Un marché à deux vitesses


Masque Baulé, Côte d’Ivoire (hauteur : 32,5 cm). 
Ancienne collection Frederick R. Pleasants (1906-1976), Tucson (Etats-Unis).

La maison de ventes Sotheby’s disperse, le 21 juin 2023, à Paris, une soixantaine de pièces de la collection d’Hélène Leloup, marchande pionnière dans le commerce des arts d’Afrique. La pièce maîtresse : une sculpture fang à l’austère beauté ayant appartenu à la reine des cosmétiques Helena Rubinstein. En 1966, l’œuvre avait été adjugée pour 2 750 dollars, une somme déjà importante pour l’époque. Autres temps, autre montant : l’objet est aujourd’hui évalué entre 4 et 6 millions d’euros, une estimation en phase avec des pièces d’exception passées en vente.

Le lendemain, Christie’s proposera un autre objet issu de la collection Helena Rubinstein, un reliquaire métallique kota du Gabon, évalué à environ 250 000 euros. L’occasion de redonner un coup de fouet au marché des arts d’Afrique, après la vente de la mirifique collection Périnet, qui avait pulvérisé tous les records chez Christie’s en 2021 (66 millions d’euros, seize enchères millionnaires).

Malgré le succès de Parcours des mondes, qui, en septembre 2022, avait rallié les collectionneurs américains à Saint-Germain-des-Prés, ou celui, plus modeste, de Paris Tribal, dont les participants, en avril 2023, affichaient le sourire, les pièces importantes restent rares aux enchères.

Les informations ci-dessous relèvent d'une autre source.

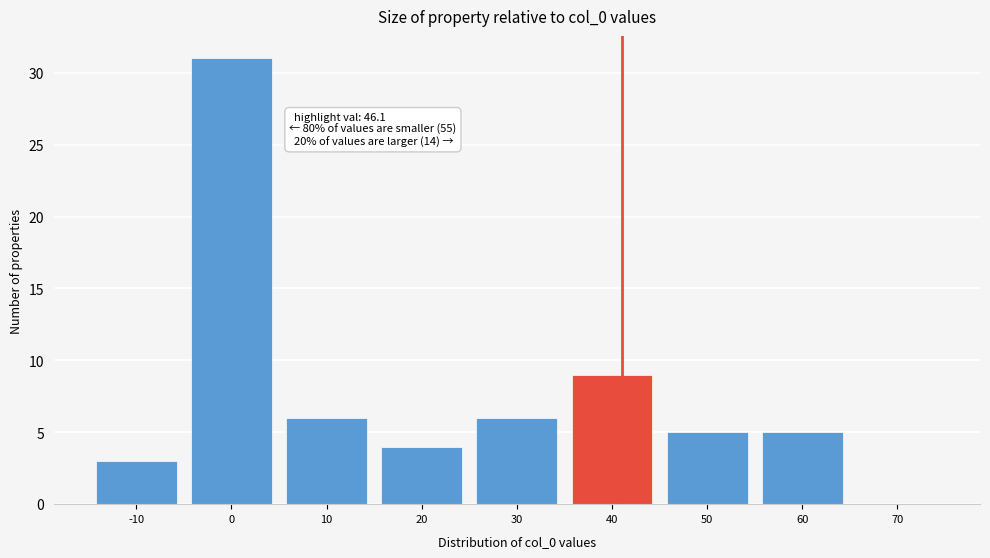

Reading right to left, what are all the values shown in this chart?

70=0	60=5	50=5	40=9	30=6	20=4	10=6	0=31	-10=3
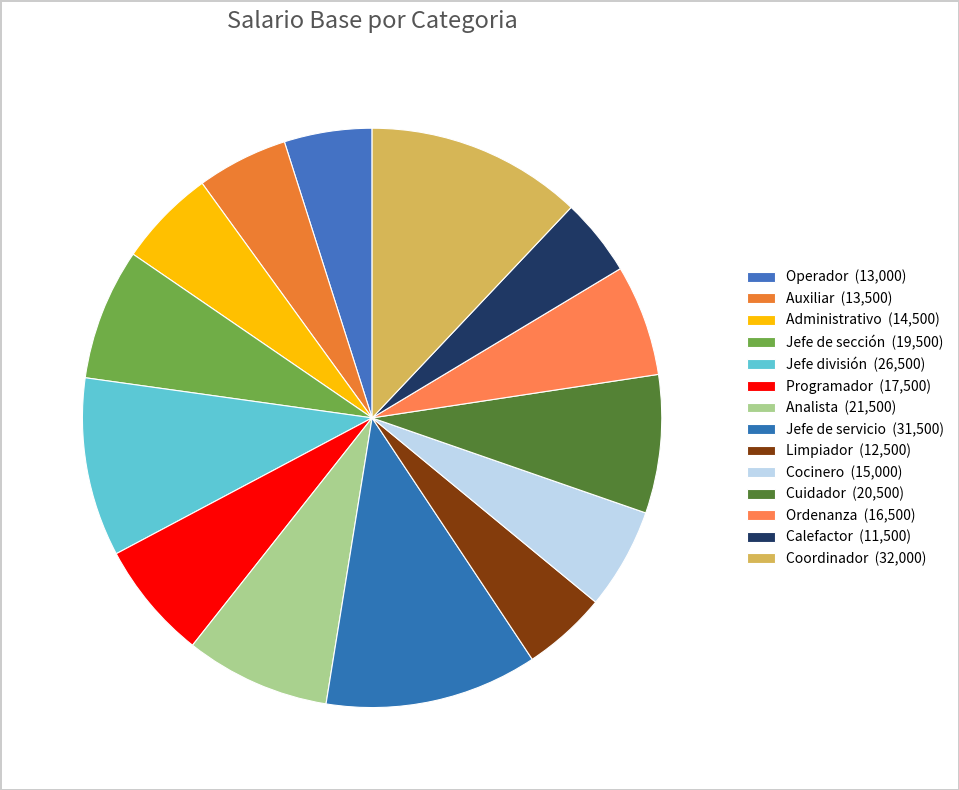

How many slices are in this pie chart?

14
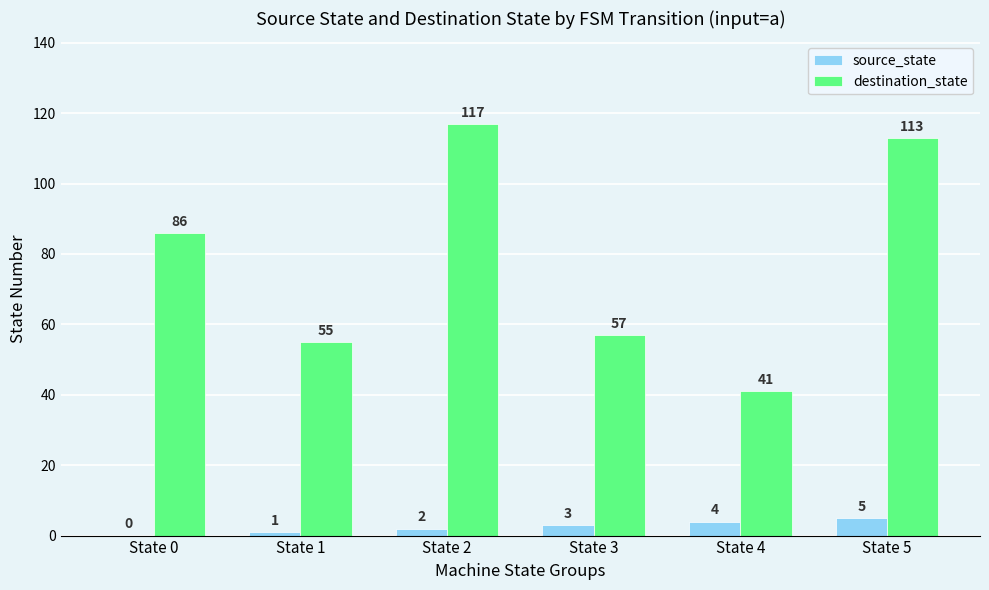

The value of source_state at State 3 is 3. True or false?

True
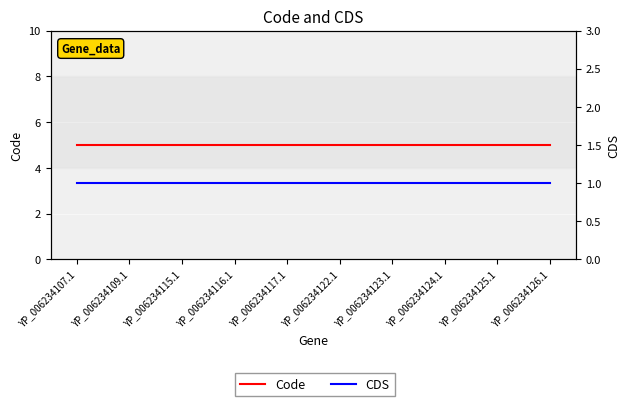

At which label does Code reach its minimum?

YP_006234107.1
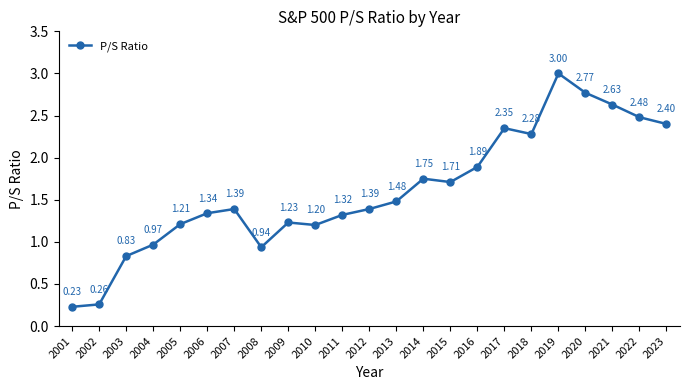

At which label is the value closest to 1?

2004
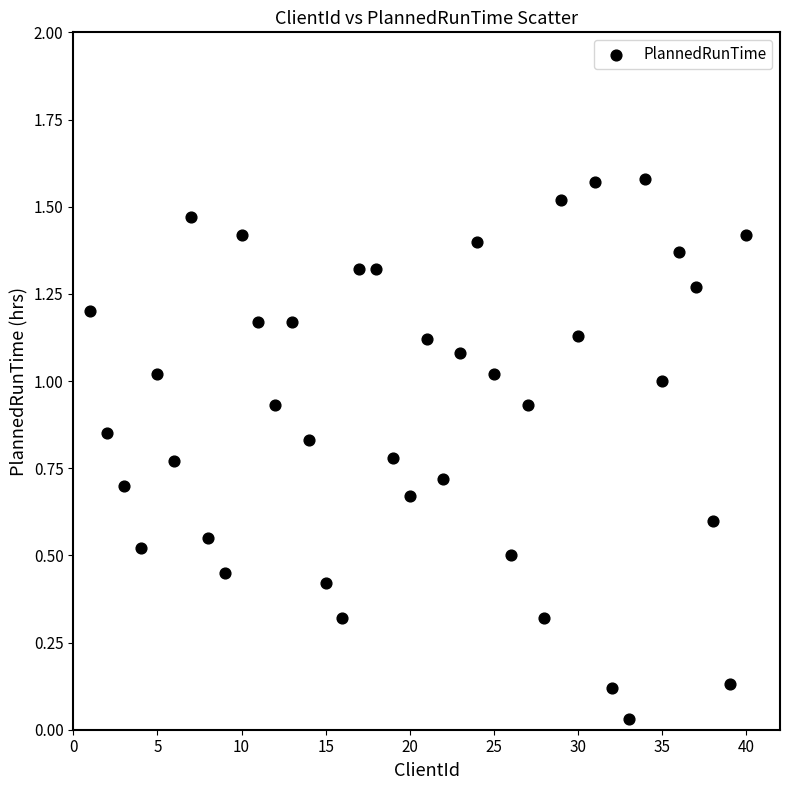

What is the range of X values (max minus min)?

39.0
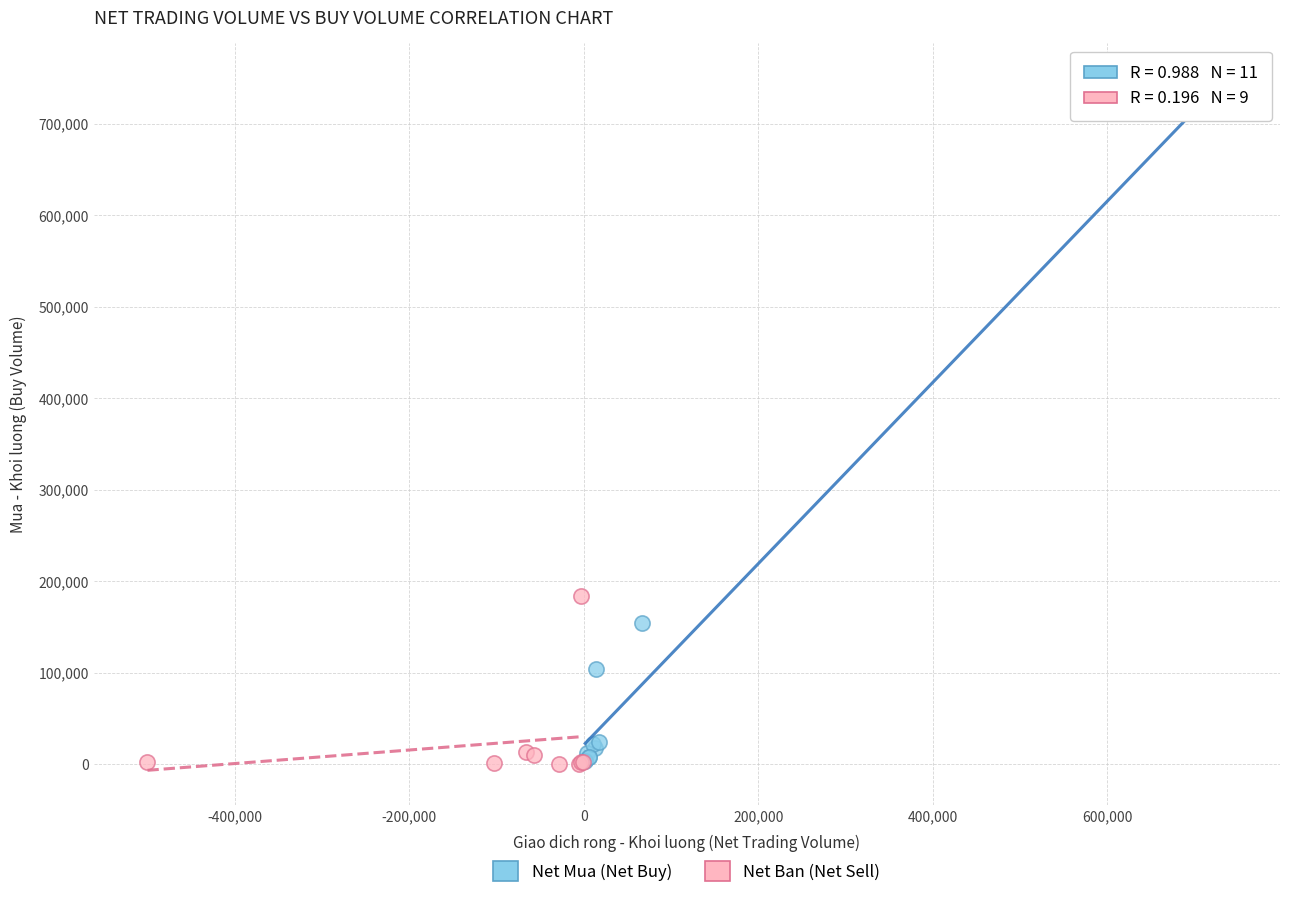

Which series contains the highest Y value?

Net Mua (Net Buy)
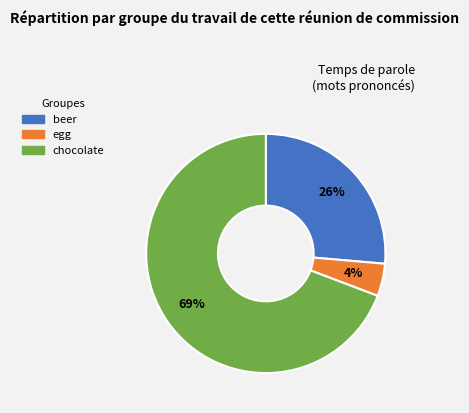

Which slice represents more than half of the pie?

chocolate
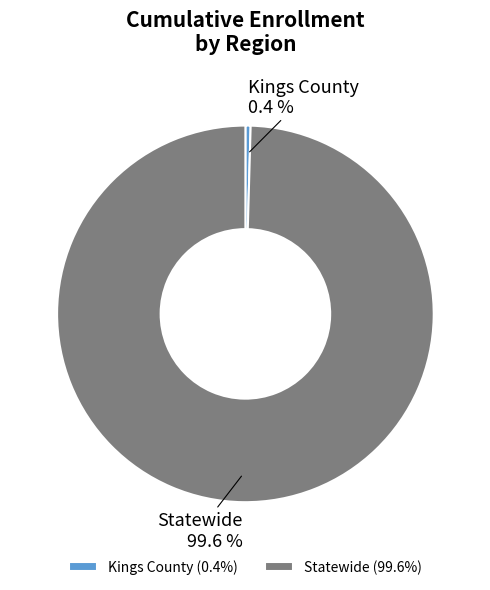

Is it true that Statewide is 91% of the pie?

False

« Le marché est séparé en deux parties vraiment distinctes, résume le marchand parisien Charles-Wesley Hourdé. D’un côté, les lots phares qui s’arrachent, de l’autre, le moyen de gamme qui se vend beaucoup plus mal… quand il se vend. » C’est à la première catégorie, celle des chefs-d’œuvre, qu’appartenait un fétiche nkisi n’kondi du Congo que Christie’s a cédé pour près de deux millions d’euros en juin 2022.

Prix moyen : 15 000 euros

Idem pour un masque fang du Gabon, de la société secrète du Ngil, qui a refait surface en mars de la même année dans le sud de la France, un siècle après avoir été collecté en Afrique équatoriale par le gouverneur René-Victor Fournier. Adjugé 5,25 millions d’euros à Toulouse, il frôle le record décroché par un masque du même type, issu de la collection Vérité, que Liliane Bettencourt, héritière de L’Oréal, avait acheté pour 5,7 millions d’euros en 2006.

Ces quelques records masquent la forêt d’invendus pour tous les objets de gamme intermédiaire. D’après le dernier rapport « Artkhade », qui, chaque année, prend le pouls de ce secteur, le prix moyen des objets d’Afrique se situait autour de 15 000 euros en 2022. Soit le prix de base pour acquérir l’œuvre de n’importe quel jeune peintre actuel.

Figure de reliquaire kota, Gabon (hauteur : 48,5 cm). 
Ancienne collection Helena Rubinstein (1870-1965), Paris-New York.

« Les collectionneurs ne se renouvellent pas, ou peu, déplore Charles-Wesley Hourdé. Il n’y a pas assez de jeunes pour remplacer les acheteurs expérimentés qui quittent le marché, et leur manière d’acheter a changé. » Les nouveaux entrants n’ont pas la boulimie compulsive de leurs aînés, tels l’héritier Hubert Goldet ou l’artiste Arman, qui dépensaient sans compter. « Ce n’est plus un marché de connaisseurs pointus qui pouvaient acheter dix masques dan, mais de collectionneurs plus “universalistes”, moins axés sur un domaine de niche », reconnaît Victor Teodorescu, directeur du département arts d’Afrique chez Christie’s.